- [PROBLEM TO WORK ON] Copy word for word the stretch of the listing below from its first line through the line containing "Identify the document", including both of those lines.

** Begin **

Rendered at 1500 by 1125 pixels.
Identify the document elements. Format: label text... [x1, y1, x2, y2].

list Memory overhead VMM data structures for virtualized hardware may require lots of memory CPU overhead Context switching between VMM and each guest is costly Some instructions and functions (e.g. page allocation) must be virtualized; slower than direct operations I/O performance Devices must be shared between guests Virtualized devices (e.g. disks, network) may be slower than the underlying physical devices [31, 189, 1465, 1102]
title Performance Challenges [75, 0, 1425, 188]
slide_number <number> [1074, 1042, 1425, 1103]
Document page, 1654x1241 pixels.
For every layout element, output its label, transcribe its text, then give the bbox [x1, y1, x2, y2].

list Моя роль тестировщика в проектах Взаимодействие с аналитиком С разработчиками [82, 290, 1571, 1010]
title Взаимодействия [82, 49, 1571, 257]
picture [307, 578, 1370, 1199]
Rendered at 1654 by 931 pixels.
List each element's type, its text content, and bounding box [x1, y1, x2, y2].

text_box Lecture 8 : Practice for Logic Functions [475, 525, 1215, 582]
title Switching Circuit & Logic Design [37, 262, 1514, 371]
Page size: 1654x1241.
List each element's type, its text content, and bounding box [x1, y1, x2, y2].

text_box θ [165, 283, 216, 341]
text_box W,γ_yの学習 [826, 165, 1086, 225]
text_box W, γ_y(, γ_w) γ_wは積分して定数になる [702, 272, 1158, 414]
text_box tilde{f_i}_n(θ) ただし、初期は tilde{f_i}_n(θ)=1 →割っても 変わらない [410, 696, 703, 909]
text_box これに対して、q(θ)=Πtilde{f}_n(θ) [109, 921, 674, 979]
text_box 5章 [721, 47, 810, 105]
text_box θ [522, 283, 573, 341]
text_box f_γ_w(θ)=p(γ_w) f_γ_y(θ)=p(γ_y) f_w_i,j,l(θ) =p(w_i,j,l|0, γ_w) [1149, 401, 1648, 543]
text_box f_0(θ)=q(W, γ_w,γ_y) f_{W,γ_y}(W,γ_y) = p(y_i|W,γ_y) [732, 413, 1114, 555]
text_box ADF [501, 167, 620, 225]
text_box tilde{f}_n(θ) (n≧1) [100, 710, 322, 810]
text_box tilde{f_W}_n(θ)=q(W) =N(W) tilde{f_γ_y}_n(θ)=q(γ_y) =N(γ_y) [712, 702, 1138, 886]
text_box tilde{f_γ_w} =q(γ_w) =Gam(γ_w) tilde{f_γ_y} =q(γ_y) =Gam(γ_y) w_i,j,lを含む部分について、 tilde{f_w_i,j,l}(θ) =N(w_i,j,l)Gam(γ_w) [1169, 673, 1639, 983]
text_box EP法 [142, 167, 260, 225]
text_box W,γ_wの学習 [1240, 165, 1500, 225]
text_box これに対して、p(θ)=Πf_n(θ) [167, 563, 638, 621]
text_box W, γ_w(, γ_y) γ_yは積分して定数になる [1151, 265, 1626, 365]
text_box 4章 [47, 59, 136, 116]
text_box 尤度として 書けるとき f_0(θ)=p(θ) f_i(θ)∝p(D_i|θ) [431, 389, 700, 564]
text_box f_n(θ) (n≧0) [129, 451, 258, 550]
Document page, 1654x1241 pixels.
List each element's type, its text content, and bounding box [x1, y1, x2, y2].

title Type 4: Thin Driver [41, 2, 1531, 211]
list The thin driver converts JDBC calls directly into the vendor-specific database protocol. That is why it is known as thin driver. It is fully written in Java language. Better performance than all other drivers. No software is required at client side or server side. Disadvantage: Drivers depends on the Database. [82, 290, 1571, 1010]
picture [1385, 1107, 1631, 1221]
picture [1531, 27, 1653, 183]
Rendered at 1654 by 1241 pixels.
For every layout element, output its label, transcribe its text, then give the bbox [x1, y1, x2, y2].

** End **

- [CORRECT RESPONSE]
Rendered at 1500 by 1125 pixels.
Identify the document elements. Format: label text... [x1, y1, x2, y2].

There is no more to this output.